By Doug Feinberg
AP Basketball Writer
COLUMBUS, Ohio (AP) — Vic Schaefer and his Mississippi State Bulldogs carry a constant reminder of how far they went in the women’s NCAA Tournament last year, and what must still be done.
It’s right there, engraved on the side of their runner-up rings: “ONE MORE.”
A season after losing to South Carolina 67-55 in the title game, Morgan William and the Bulldogs try again to win that elusive first crown. They play Notre Dame on Sunday night in a matchup of teams that both have spoiled perfect seasons for mighty UConn.
“We would say add another one a lot. One More,” Schaefer said. “It came from two Navy SEALs who worked with the kids in the fall — Sam and Brian. One of the things they talk about all the time is one more.”
Schaefer learned a lot from last year’s loss in the title game. He felt his players were tired after practicing the day after the monumental upset of UConn that ended the Huskies’ record 111-game winning streak.
So he’s changed his philosophy the second time around and will be taking it a bit easier on his team.
“I told my seniors and they called the doctor thinking I had lost my mind,” Schaefer said. “We’re not going to kill ourselves in practice. We’ll spend a lot of time stretching especially with those kids that played a lot of minutes last night. We are going to shoot a lot, go through their stuff and our stuff. That’s about it.”
The Bulldogs won another thriller, beating Louisville in overtime to advance to the title game a second straight year. This time though, it was the first semifinal and the players were able to get to bed about three hours earlier than the previous year.
“Yeah, we watched the UConn-Notre Dame game but then were able to get to sleep around 12:30 a.m.,” said William, who hit the buzzer-beating shot that dropped UConn last season.
This time it was Notre Dame that ended the Huskies’ undefeated season. Arike Ogunbowale hit a jumper from the wing with a second left in overtime to beat UConn.
A win on Sunday would give coach Muffet McGraw a second title at Notre Dame. The Irish won in 2001 before falling short in the championship game in 2011, 2012, 2014 and 2015.
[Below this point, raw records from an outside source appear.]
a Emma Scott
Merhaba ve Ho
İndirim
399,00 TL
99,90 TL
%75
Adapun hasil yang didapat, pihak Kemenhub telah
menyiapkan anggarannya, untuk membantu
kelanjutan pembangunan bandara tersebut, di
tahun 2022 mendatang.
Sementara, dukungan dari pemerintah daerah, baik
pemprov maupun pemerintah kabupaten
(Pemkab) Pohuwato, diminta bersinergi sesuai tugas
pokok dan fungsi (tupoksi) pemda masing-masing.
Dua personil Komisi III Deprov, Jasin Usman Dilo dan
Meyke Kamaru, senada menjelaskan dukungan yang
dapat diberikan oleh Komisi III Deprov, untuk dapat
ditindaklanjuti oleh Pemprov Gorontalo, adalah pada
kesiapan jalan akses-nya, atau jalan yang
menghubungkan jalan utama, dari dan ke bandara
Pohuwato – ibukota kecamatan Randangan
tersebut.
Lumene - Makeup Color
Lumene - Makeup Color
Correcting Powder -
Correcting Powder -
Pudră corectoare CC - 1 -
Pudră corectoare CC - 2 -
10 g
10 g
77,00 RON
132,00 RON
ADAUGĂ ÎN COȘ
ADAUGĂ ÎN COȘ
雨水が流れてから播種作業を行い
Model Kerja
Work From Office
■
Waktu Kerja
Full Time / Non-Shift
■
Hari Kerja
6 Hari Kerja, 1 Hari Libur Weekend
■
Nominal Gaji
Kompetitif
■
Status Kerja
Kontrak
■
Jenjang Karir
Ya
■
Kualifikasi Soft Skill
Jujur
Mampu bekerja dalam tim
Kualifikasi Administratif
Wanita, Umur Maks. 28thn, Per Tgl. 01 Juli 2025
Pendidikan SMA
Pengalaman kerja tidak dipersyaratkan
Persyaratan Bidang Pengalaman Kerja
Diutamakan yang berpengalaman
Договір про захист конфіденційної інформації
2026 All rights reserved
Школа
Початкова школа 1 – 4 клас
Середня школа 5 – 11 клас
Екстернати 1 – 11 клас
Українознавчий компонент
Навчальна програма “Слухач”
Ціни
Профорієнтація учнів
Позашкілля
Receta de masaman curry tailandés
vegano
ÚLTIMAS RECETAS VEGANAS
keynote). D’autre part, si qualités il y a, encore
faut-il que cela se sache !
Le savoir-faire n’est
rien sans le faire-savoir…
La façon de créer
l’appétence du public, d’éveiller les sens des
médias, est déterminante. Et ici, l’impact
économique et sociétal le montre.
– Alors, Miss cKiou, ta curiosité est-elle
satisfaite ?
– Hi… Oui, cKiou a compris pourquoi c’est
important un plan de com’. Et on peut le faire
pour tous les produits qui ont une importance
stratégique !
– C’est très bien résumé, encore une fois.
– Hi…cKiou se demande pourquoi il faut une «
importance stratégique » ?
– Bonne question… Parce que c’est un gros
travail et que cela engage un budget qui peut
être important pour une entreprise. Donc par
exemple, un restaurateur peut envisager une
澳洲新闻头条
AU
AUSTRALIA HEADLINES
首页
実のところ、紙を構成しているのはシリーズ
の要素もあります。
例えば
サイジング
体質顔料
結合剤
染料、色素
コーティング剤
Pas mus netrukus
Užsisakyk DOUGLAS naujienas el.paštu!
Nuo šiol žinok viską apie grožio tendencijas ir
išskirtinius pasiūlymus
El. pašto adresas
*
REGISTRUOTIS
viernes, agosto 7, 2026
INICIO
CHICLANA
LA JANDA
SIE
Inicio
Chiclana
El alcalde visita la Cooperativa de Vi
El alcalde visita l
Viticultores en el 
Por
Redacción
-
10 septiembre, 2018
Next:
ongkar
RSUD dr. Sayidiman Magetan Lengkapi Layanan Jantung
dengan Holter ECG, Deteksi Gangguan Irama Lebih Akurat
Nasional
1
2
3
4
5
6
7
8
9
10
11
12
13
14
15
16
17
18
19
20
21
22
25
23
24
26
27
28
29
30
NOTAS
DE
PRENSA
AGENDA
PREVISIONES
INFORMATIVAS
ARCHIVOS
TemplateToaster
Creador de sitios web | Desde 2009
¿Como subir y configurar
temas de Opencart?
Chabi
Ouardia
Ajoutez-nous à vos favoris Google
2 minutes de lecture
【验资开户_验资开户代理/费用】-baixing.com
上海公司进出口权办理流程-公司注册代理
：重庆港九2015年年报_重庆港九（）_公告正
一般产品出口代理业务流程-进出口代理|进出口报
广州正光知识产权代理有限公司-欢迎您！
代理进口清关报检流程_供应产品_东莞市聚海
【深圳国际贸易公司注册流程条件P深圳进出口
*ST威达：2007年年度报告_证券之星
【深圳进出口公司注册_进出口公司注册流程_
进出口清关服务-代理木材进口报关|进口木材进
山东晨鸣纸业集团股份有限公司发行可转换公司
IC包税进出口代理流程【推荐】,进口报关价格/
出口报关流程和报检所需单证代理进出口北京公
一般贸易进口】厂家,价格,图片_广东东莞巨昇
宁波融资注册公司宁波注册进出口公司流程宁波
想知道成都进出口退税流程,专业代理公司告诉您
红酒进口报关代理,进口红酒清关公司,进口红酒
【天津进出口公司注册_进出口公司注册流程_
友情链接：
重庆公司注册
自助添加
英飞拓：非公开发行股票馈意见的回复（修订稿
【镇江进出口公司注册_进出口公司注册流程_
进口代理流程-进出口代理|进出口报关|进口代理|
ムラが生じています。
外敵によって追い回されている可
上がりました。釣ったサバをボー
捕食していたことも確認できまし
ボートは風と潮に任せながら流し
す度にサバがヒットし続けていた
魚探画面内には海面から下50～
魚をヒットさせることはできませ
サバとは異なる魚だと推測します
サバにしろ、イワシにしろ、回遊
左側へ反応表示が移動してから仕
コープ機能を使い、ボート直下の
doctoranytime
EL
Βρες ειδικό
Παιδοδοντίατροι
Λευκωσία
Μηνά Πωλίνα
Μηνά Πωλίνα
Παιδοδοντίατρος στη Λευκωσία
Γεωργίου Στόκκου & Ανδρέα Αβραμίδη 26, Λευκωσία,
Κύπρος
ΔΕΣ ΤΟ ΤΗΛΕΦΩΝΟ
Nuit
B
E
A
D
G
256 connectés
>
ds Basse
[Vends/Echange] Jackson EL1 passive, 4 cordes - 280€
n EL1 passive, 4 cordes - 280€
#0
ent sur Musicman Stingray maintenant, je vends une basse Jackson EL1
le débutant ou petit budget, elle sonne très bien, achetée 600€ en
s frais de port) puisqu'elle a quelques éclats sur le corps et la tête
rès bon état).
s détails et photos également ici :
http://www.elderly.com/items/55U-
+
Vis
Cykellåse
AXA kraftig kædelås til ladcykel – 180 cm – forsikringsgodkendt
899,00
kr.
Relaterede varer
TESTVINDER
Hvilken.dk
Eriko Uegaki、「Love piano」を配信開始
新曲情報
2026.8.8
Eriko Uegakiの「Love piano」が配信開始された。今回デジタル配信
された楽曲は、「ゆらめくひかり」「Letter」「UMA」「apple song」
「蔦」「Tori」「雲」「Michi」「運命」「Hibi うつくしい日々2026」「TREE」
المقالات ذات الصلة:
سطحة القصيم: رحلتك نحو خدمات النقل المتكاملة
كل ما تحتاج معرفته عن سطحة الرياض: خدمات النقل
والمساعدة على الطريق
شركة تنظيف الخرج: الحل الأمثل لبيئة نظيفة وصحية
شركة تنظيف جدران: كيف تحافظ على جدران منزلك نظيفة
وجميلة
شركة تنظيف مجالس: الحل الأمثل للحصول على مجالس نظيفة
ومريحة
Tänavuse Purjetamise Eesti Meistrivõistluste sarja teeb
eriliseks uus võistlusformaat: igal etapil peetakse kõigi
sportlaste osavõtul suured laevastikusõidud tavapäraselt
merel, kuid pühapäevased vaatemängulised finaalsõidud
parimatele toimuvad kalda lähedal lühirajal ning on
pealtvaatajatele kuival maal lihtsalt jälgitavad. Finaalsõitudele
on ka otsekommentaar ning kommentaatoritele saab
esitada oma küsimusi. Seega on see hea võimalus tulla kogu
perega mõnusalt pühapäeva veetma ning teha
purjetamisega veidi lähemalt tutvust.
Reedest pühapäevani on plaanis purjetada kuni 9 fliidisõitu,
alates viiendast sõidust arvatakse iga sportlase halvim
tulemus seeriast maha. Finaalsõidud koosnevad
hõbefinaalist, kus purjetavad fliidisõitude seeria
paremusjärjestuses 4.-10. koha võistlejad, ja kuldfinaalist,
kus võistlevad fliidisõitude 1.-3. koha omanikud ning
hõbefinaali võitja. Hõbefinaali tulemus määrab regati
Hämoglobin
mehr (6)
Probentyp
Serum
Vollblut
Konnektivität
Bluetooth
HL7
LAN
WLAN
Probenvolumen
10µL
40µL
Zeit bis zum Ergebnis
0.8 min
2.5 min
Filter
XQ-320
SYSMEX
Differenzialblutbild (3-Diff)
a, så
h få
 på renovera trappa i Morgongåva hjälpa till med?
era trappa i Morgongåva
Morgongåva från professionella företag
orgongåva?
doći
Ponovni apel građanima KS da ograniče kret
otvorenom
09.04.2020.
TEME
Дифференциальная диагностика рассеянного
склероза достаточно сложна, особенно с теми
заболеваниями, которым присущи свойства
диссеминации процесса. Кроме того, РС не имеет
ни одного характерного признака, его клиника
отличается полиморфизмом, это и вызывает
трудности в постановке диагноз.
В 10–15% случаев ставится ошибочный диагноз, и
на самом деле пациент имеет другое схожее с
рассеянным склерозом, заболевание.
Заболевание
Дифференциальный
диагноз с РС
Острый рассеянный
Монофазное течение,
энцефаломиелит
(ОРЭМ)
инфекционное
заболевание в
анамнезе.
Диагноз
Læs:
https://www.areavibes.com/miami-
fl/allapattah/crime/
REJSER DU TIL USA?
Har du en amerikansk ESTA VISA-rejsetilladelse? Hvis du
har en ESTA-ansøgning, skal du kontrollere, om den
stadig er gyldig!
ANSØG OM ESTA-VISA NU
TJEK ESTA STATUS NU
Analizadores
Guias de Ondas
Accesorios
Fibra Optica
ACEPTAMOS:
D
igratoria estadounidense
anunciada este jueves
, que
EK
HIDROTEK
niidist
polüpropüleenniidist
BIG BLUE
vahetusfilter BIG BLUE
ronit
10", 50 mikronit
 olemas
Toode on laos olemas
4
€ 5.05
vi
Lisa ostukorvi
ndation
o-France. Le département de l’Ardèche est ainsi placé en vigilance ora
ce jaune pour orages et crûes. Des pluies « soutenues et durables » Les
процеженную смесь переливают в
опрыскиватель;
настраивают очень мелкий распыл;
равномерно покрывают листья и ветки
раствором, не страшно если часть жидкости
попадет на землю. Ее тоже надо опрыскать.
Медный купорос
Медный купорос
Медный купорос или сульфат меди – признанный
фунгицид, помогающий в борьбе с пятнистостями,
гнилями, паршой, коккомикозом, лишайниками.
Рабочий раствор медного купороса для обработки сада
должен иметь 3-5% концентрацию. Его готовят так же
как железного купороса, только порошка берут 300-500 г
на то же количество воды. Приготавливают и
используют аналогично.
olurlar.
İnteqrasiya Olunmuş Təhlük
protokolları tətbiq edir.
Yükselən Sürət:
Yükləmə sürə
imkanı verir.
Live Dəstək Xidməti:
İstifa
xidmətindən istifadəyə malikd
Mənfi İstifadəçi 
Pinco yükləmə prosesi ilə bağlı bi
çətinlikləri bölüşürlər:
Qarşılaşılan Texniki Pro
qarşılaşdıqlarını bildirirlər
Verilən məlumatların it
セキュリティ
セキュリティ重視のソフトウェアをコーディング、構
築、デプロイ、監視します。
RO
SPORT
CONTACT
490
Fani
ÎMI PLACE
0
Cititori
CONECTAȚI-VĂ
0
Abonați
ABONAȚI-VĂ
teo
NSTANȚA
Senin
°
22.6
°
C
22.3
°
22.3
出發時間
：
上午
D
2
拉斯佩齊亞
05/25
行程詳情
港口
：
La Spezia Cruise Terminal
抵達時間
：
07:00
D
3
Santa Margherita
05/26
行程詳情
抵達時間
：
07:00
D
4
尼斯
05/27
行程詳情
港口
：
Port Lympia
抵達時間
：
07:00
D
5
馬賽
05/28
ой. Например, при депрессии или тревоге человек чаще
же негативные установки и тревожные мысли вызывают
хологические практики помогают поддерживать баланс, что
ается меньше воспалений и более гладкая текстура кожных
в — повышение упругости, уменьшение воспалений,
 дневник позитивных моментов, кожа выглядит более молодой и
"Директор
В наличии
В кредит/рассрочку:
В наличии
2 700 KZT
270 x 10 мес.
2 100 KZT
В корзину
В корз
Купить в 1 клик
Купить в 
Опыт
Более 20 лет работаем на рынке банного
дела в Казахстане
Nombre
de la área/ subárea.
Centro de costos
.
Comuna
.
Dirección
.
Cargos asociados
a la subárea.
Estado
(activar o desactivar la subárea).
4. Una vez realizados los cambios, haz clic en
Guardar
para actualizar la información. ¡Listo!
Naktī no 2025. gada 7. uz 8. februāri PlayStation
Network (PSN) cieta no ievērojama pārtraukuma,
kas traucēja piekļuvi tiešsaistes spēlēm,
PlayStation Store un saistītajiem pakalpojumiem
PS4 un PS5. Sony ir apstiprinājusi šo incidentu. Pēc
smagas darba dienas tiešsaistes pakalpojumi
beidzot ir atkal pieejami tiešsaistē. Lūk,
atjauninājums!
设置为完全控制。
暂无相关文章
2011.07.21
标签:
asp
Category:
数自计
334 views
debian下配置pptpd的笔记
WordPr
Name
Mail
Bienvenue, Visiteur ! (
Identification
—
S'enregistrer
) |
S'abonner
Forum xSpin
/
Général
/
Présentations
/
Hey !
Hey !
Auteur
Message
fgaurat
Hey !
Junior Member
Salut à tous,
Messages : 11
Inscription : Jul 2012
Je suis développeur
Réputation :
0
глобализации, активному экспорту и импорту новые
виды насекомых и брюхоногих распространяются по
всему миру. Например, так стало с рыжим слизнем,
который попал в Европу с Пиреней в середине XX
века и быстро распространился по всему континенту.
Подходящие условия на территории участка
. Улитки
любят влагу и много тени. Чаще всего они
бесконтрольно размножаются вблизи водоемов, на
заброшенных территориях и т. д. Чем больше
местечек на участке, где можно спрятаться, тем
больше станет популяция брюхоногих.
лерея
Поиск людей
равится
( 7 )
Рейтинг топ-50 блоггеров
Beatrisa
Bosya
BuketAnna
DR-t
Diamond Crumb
“It’s all about the mindset,” she said. “Really it’s all about this is a game, two teams coming in playing for a national championship. They were here last year. They know what it’s like. So for us, I think just a matter of continuing to do what we’ve been doing and not let the pressure of the moment get to us.”
This might be one of the most improbable NCAA runs by a McGraw team despite being a No. 1 seed. The Irish lost four players over the season to ACL injuries. They never felt sorry for themselves.
“We actually didn’t really talk about it at all,” McGraw said. “We just constantly focus on what we have, what we can do, who’s going to step up, how are the roles changing? What do you need to do now? We never even talked about where we could be or what we should be thinking. We just kept focusing them on the future.”
This will be the first time these teams have played each other. Schaefer, however, is no stranger to McGraw and the Irish. He was an assistant coach on the Texas A&M team that beat Notre Dame to win the 2011 national championship.
The Irish will need to find a way to deal with Mississippi State center Teaira McCowan. She had 21 points and a Final Four-record 25 rebounds against Louisville.
“You’ve got to try to get a body on her, but she’s just so darn big that you can’t outjump her,” McGraw said. “We’ve got to try to keep her off. She does such a great job with her body of getting great position. So I don’t know. We have a couple of plans that we’ll go to, and hopefully one of them will work.”